Some fascinating arguments include a comparison of the trajectories of India and China over the years, and exploring the paths taken by new countries birthed from the collapse of the Soviet Union. Ali concludes the book with certain vital lessons we may draw on to invoke positive change.

There are several things to like here. The writing is clear and crisp, it reads like a personal walk, a guided tour, traversing nature, science, economics and politics, laden with sparkling insights, a distinct sense of wonder, and a genuine enthusiasm for the subject. On almost every page, we encounter fascinating and little known episodes in history, featuring scientists, philosophers and thinkers. Writers and intellectuals make cameo appearances: H.G. Wells, Jules Verne, William Gibson, Robert Frost, and many more.

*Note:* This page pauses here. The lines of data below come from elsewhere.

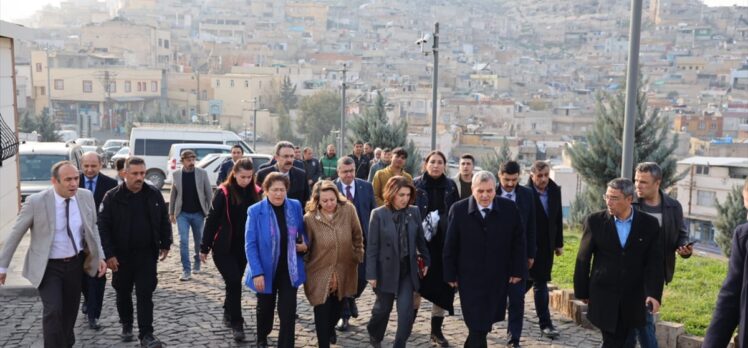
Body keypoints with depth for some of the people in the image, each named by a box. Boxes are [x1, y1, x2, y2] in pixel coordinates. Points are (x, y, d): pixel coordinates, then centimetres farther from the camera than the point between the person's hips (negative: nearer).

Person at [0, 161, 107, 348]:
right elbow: (15, 234, -6)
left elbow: (92, 228, 9)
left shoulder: (86, 196, -5)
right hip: (48, 267, -4)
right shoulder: (36, 201, -17)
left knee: (70, 312, 14)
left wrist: (100, 256, 2)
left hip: (75, 263, 4)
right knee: (53, 310, -16)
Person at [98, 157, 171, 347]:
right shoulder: (112, 197, -8)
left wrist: (165, 244, 7)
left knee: (145, 294, -2)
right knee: (123, 293, 15)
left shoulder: (154, 194, -1)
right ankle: (126, 325, 36)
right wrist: (109, 254, -13)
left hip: (147, 254, 0)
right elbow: (103, 227, -8)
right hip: (121, 255, 0)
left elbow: (164, 220, 9)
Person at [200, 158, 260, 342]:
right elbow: (212, 220, -9)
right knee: (234, 282, -9)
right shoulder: (224, 192, -12)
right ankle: (236, 323, 2)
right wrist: (204, 247, -7)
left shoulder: (255, 192, -1)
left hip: (243, 247, 4)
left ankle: (228, 313, 34)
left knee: (234, 282, 14)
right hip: (223, 247, -4)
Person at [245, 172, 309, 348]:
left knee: (288, 312, -2)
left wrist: (305, 245, -9)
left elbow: (302, 232, 13)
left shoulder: (295, 206, -3)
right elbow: (250, 245, -14)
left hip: (289, 270, 1)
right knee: (265, 308, 20)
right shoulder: (255, 211, -13)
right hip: (266, 270, -1)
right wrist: (257, 273, -21)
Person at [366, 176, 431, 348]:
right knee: (383, 307, 14)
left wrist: (426, 260, 11)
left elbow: (420, 239, 8)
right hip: (386, 269, -2)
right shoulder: (379, 214, -13)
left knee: (406, 310, -4)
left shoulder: (414, 212, -3)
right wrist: (371, 274, -11)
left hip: (408, 269, 2)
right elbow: (372, 247, -11)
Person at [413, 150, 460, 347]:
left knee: (441, 286, 6)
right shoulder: (415, 185, -2)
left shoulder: (451, 187, 4)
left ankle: (436, 330, 19)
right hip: (420, 243, -2)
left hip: (444, 245, 2)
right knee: (417, 284, 4)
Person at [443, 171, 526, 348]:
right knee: (477, 324, -1)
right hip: (470, 278, -2)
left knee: (486, 321, 13)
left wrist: (517, 271, 0)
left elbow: (518, 242, 2)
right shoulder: (458, 210, -10)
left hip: (498, 278, 2)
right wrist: (450, 275, -2)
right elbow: (450, 246, -3)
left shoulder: (509, 208, -7)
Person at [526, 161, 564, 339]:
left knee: (531, 279, 15)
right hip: (530, 244, -6)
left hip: (547, 244, 6)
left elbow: (558, 218, 9)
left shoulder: (555, 191, 2)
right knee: (540, 283, -4)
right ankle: (545, 324, 3)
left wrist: (559, 243, 10)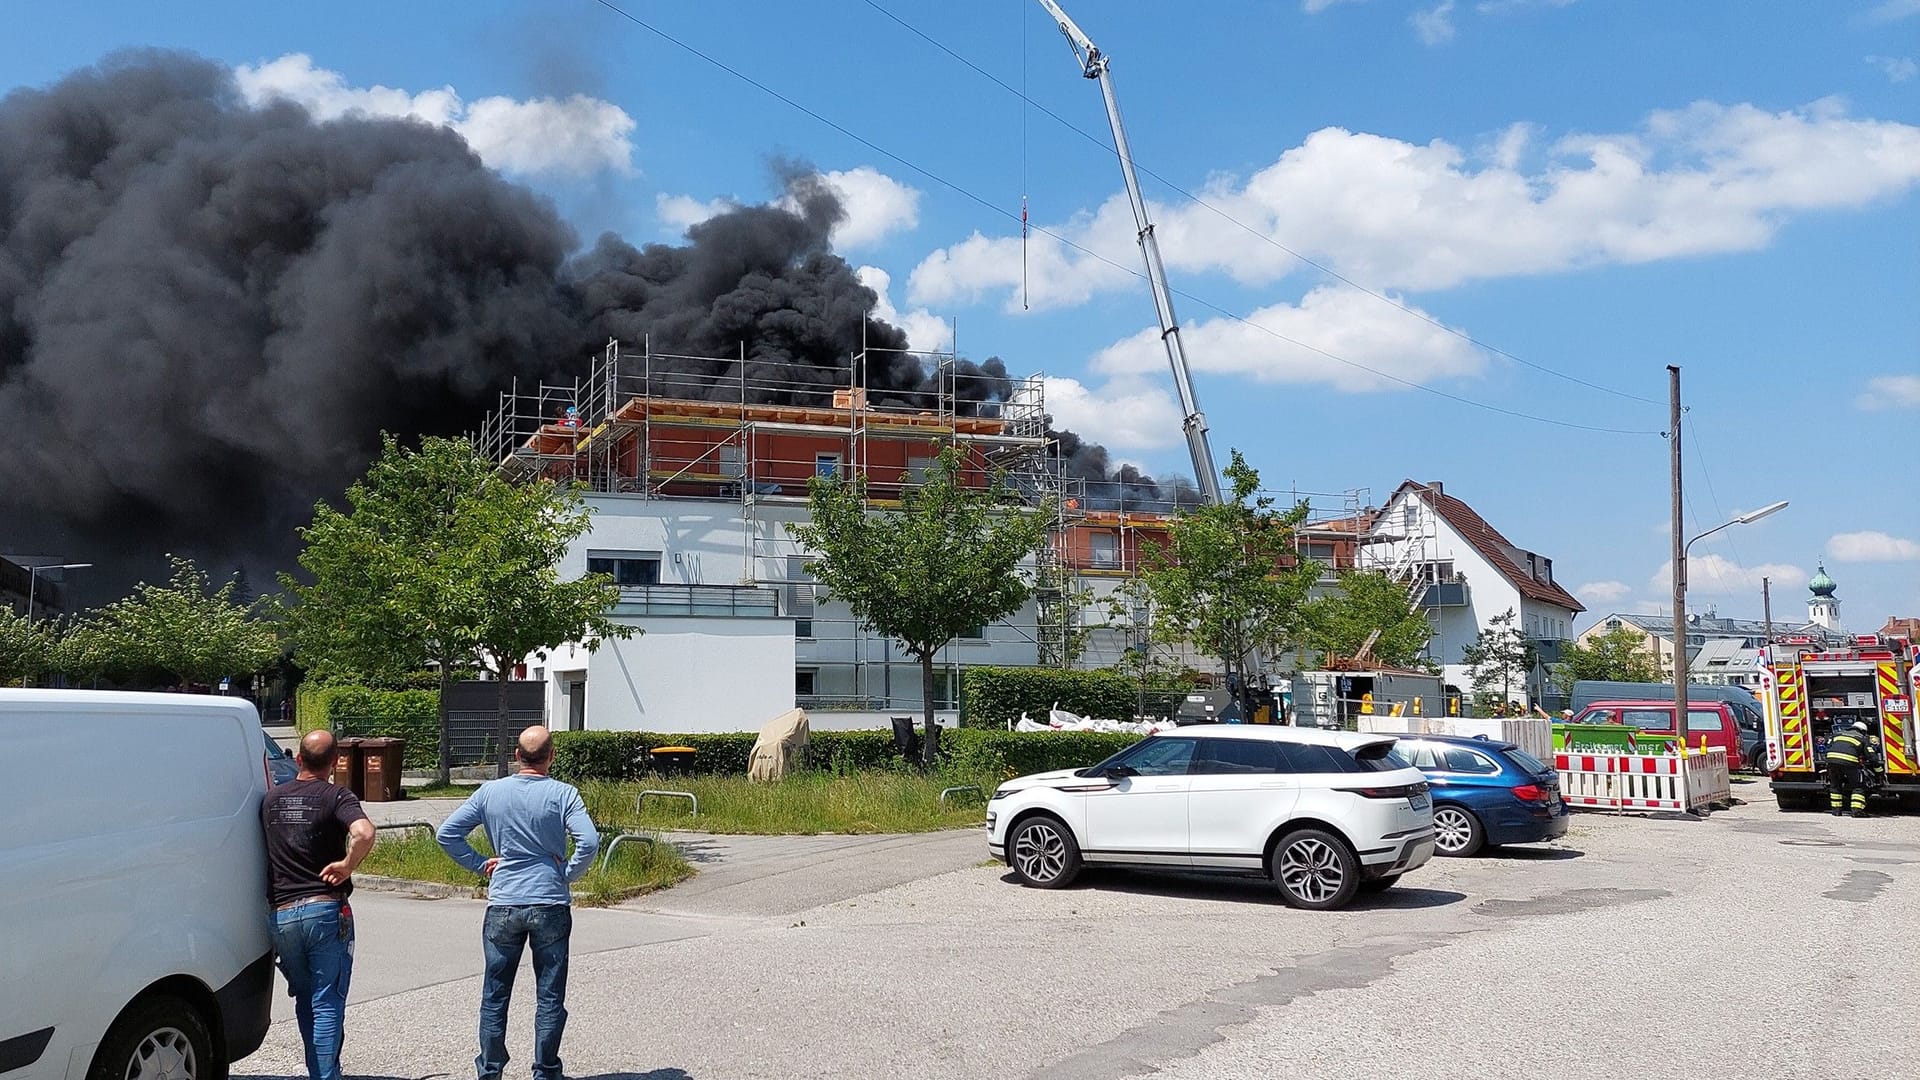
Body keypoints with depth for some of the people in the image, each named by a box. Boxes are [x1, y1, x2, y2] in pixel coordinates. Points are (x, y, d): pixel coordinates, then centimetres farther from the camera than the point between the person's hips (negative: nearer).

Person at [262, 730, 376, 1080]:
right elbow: (364, 833, -26)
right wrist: (347, 865, -12)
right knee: (327, 1005, 2)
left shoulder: (271, 799, 9)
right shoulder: (336, 797, -8)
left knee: (305, 1001, 20)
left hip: (282, 915, 5)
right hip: (326, 911, -5)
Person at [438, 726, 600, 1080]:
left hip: (503, 906, 2)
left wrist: (479, 864, 8)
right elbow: (589, 841, -18)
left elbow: (447, 834, 1)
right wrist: (569, 873, -3)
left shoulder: (490, 792, 1)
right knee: (549, 997, 8)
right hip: (551, 905, -2)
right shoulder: (562, 794, -7)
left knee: (494, 995, 14)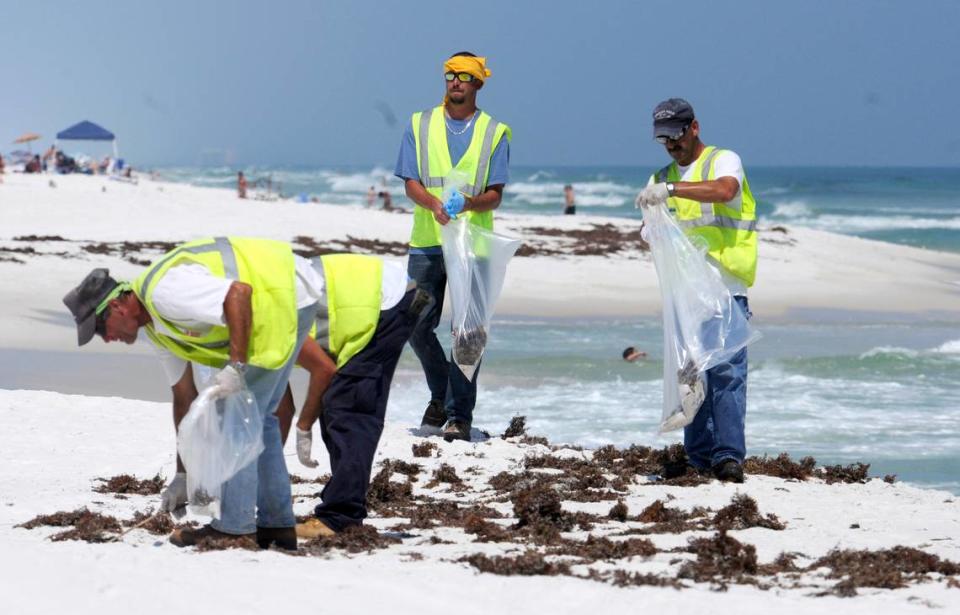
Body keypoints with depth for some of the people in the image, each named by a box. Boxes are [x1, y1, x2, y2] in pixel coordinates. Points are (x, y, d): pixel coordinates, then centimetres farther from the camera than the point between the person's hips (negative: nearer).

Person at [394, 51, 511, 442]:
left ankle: (459, 414, -3)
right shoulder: (420, 126, 10)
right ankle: (441, 395, 25)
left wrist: (471, 203, -22)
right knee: (418, 327, 2)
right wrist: (434, 203, -20)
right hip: (427, 244, 2)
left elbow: (495, 195, 1)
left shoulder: (494, 133, 7)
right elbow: (410, 184, 2)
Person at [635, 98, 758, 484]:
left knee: (727, 371, -12)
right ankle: (700, 456, 11)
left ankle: (729, 455, -14)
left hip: (726, 288, -6)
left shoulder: (724, 161, 1)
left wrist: (672, 189, -31)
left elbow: (725, 190, -22)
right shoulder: (662, 177, 19)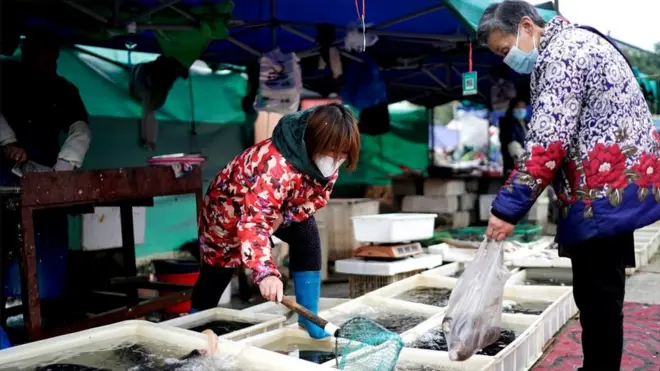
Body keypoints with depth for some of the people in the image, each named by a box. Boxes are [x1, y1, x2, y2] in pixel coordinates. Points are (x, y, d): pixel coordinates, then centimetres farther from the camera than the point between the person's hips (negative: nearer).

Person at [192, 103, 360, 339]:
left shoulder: (326, 161, -20)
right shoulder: (277, 167, -45)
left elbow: (316, 197, -6)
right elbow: (254, 222, -51)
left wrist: (284, 217, -25)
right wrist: (266, 272, -64)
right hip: (229, 209, -6)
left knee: (307, 236, -16)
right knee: (217, 272, 6)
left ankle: (309, 319, -4)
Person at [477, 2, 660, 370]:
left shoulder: (563, 50, -13)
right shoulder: (570, 45, 19)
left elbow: (548, 140, -22)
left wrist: (508, 207, -21)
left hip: (606, 189, -10)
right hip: (613, 186, 10)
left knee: (598, 297, -3)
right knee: (595, 294, 15)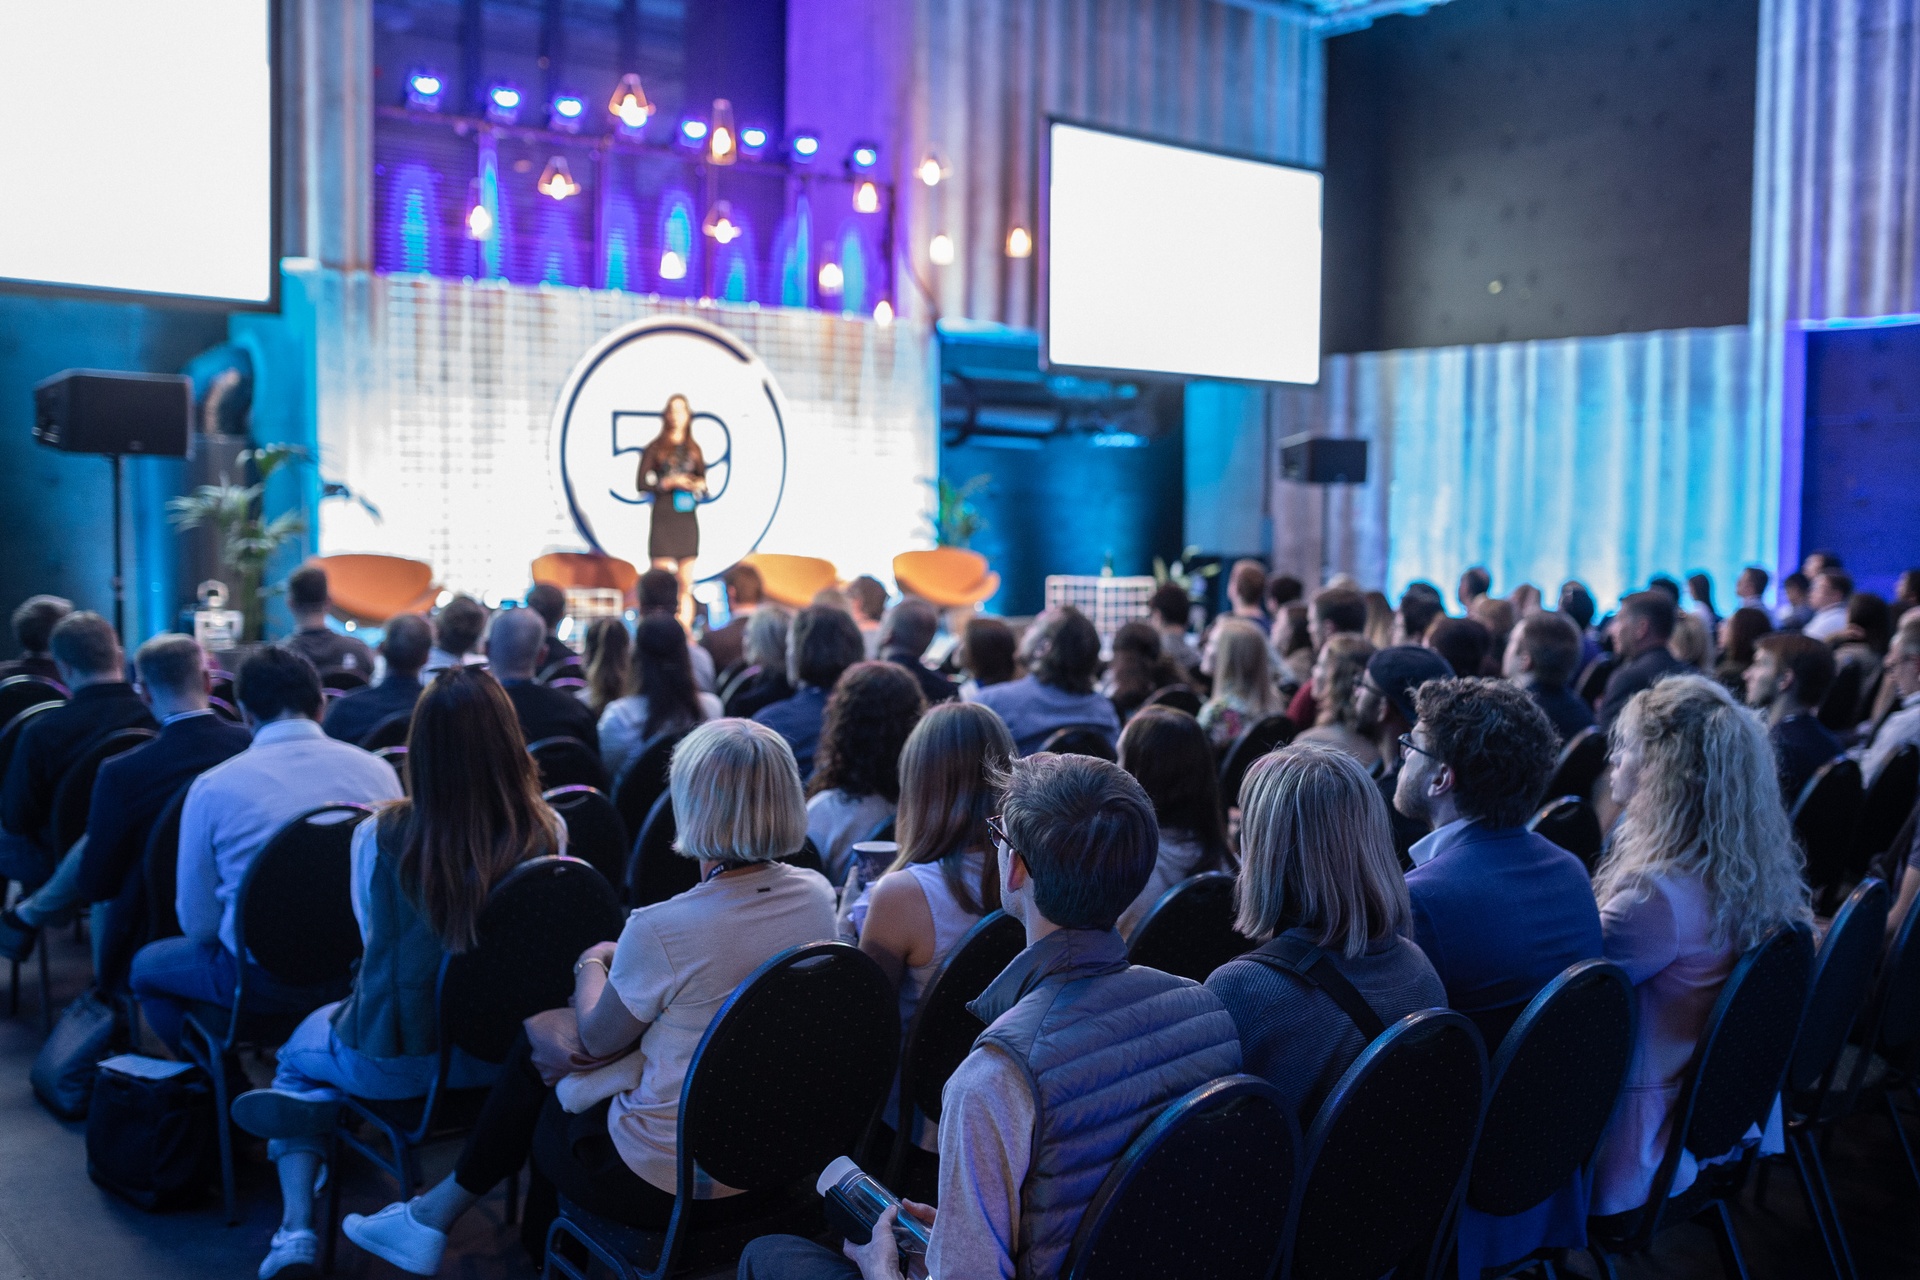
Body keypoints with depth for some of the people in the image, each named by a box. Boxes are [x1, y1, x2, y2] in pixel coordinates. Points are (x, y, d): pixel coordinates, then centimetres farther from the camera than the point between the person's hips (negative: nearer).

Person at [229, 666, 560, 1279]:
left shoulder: (379, 836, -18)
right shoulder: (547, 832, -14)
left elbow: (375, 936, -1)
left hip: (395, 1059, -3)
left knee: (298, 1051, 32)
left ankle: (296, 1229, 19)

Just the quotations themselves are worth their weight in gold in how they force us to think outside the box. For instance, Ali exhorts us to intellectual humility by citing Bernard Shaw: “Science is always wrong. It never solves a problem without creating ten more.”

Ali follows this up with biologist Stuart Firestein’s colourful elaboration: “Isn’t that glorious? Science produces ignorance, possibly at a faster rate than it produces knowledge. Science, then, is not like the onion in the often-used analogy of stripping away layer after layer to get at some core central fundamental truth. Rather, it’s like the magic well: no matter how many buckets of water you remove, there’s always another one to be had. Or even better, it’s like the widening ripples on the surface of a pond, the ever-larger circumference in touch with more and more of what’s outside the circle, the unknown.”

This book is incredibly dense — the erudition simply drips off the pages — it does not lend itself to relaxed night-time reading. The writing is a touch technical in places and that cannot be helped. These things are to be expected, given the massive scope of this project. A certain kind of stamina is needed.

For me, the best way to engage with this book was to read three to four pages a day — the subsections are short and lend themselves to this strategy — to contemplate the material, digest it somewhat, and return to it again the next day.

Such books are rare: speaking for myself, they include classics by Alexis de Tocqueville or Oswald Spengler, their modern-day descendants, Christopher Lasch, Morris Berman, etc and, nowadays, books by John Gray and Patrick Deneen. On the mainstream side, we have Godel Escher Bach by Douglas Hofstadter, the seminal The Tao of Physics by Frithjof Capra, and the urgent Guide for the Perplexed by E.F. Schumacher. One can feel one’s mind wrestling with the content, struggling, being pushed past one’s comfort zone — the sense is almost physical, palpable.

And, in the long term, the ideas in this book continue to nudge my thoughts in subtle ways — a sure sign of an important book. We live in the age of the specialist: our modern tendency is reductionist, to study things in isolation, to fragment human knowledge to death, concentrate it in silos, and valuable interconnections are often ignored or lost.

What is most urgently needed today are holistic ways of seeing the world. Not only can it be personally very rewarding to see the world this way, but it may also prove critical. Many of the grand challenges we face today — growing inequality, technological excess, declining health, climate change — are simply too big to be treated by a single discipline.

To humanise and draw together the disparate domains of knowledge, as this book does, with a concern for stability, order and sanity, may prove necessary for our very survival.

I also find myself often mulling over the human element in this story. The key focus of this book has been the quest for natural order. But what of those pioneering spirits, those thinkers and scientists, who dared leap across boundaries to erect the scaffolding of modern knowledge?

Creating new paradigms requires not only insight and brilliance, but also courage — and to have come this far as a race, does this not speak to something fundamentally human in all of us?

Man is truly the measure of all things.

The reviewer teaches at the NUST School of Electrical Engineering and Computer Science, Islamabad.